Is our clinic on the right lines?

Dear Professor Winston,
I am 34 years old, as is my husband. We have been trying for a baby for just over four years with no pregnancy at all so far. The initial round of tests (day 3 blood tests, thyroid and glucose tests, hysterosalpingogram, pelvic ultrasound and sperm tests) showed up no abnormalities, although one of my ovaries was described as multifollicular and my womb lining looked thin. The hospital (at which we are treated in France) mentioned possible “ovarian dystrophy”. We tried Clomid for 6 months and I didn’t get pregnant, then we moved on to IUI using gonadotropin injections. Here, I responded very strongly to the injections, even on a low dose of 50 units and two of the cycles out of three had to be cancelled because of the high number of follicles and risk of multiple pregnancy if it worked.
IVF was suggested and I was officially diagnosed with polycystic ovaries. We have so far done one cycle of IVF which failed. I had 16 eggs retrieved, 12 of which were mature. Only seven of them fertilised and, in the end, only two of the embryos were decent quality. One was transferred on day 2 and did not implant. The other was frozen but unfortunately did not survive the thawing process so our frozen embryo transfer was cancelled.
We are currently waiting to start our second IVF cycle but I am having difficulty motivating myself to start all over again. I am finding it increasingly difficult to believe in success and am even doubting the methods and decisions of the hospital.
My husband has never been diagnosed with any problems and yet his sperm test results consistently show he has only 4 or 5 percent normal sperm. Is the hospital missing something here or is sperm morphology just not that important if all the other parameters are okay? He has also had a few minor infections that showed up during sperm tests, requiring antibiotics before treatment cycles.
I was told by one doctor that after our first failed IVF we would be put forward as candidates for ICSI in our second cycle. And yet, when a panel of doctors got together more recently, they decided we had a “satisfactory” fertilisation rate and have not been put forward for ICSI this time, despite the fact that many of my eggs were fertilised by more than one sperm (polyfertilisation in their terms), leading to poor embryo quality and survival.
Their solution for this next cycle is simply to further reduce the FSH dose (I was on 125 units of gonadotropin injections for the first IVF cycle) and combine this with LH in an antagonist cycle. When I asked for some reassurance as to why this protocol was chosen and whether I would have better quality embryos this time, the doctor simply didn’t reply to my email. In France, we are very fortunate that four cycles of IVF treatment is covered by the health system, but I can’t help feeling that, as a result, we are just expected to consider ourselves lucky and not ask too many questions or make too many demands.
I am now very anxious that I will go through another cycle for nothing, with the same poor results. Have you any experience of success with a combination of LH and low-dose FSH in patients with my kind of profile? Do you know of any studies showing the efficacy of this protocol?
I would be grateful for any advice or comments. H.

Dear H,

I am not sure that the protocol is that important but it is clear from our research that the least stimulation to get a good response is extremely advantageous. I am surprised at the comments on the sperm because I would have thought that so a low percentage of abnormal sperm was an indication of something wrong. Whether ICSI will allow the choice of ‘better’ sperm is an open question but I think this would be a preferred route in many clinics. 16 eggs of which 12 are mature with 7 being fertilised is absolutely the normal range for IVF in a person of your age though the fact that there were only two embryos is a bit worrying.

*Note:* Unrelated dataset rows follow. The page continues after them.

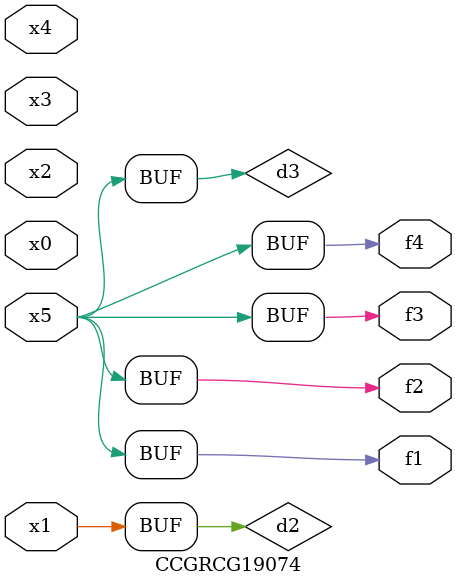
<source format=v>
module CCGRCG19074(
	input x0, x1, x2, x3, x4, x5,
	output f1, f2, f3, f4
);

	wire d1, d2, d3;

	not (d1, x5);
	or (d2, x1);
	xnor (d3, d1);
	assign f1 = d3;
	assign f2 = d3;
	assign f3 = d3;
	assign f4 = d3;
endmodule

</source>
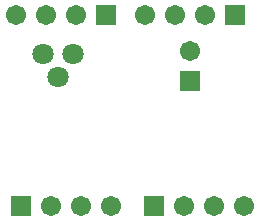
<source format=gbs>
G04 Layer_Color=16711935*
%FSLAX25Y25*%
%MOIN*%
G70*
G01*
G75*
%ADD25C,0.07099*%
%ADD26C,0.06706*%
%ADD27R,0.06706X0.06706*%
%ADD28R,0.06706X0.06706*%
D25*
X391000Y174500D02*
D03*
X396000Y167000D02*
D03*
X401000Y174500D02*
D03*
D26*
X440000Y175500D02*
D03*
X458000Y124000D02*
D03*
X448000D02*
D03*
X438000D02*
D03*
X382000Y187500D02*
D03*
X392000D02*
D03*
X402000D02*
D03*
X413500Y124000D02*
D03*
X403500D02*
D03*
X393500D02*
D03*
X425000Y187500D02*
D03*
X435000D02*
D03*
X445000D02*
D03*
D27*
X440000Y165500D02*
D03*
D28*
X428000Y124000D02*
D03*
X412000Y187500D02*
D03*
X383500Y124000D02*
D03*
X455000Y187500D02*
D03*
M02*

</source>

Having said all this it sounds to me as if the clinic you are attending is really on the right lines. I would be strongly inclined to persist with the line of treatment they are recommending. After all, your only complaint is that communication might have been better and I think the fact that a panel collectively decided against ICSI encouraging and shows responsibility. You really do not want to do ICSI unless it is really necessary.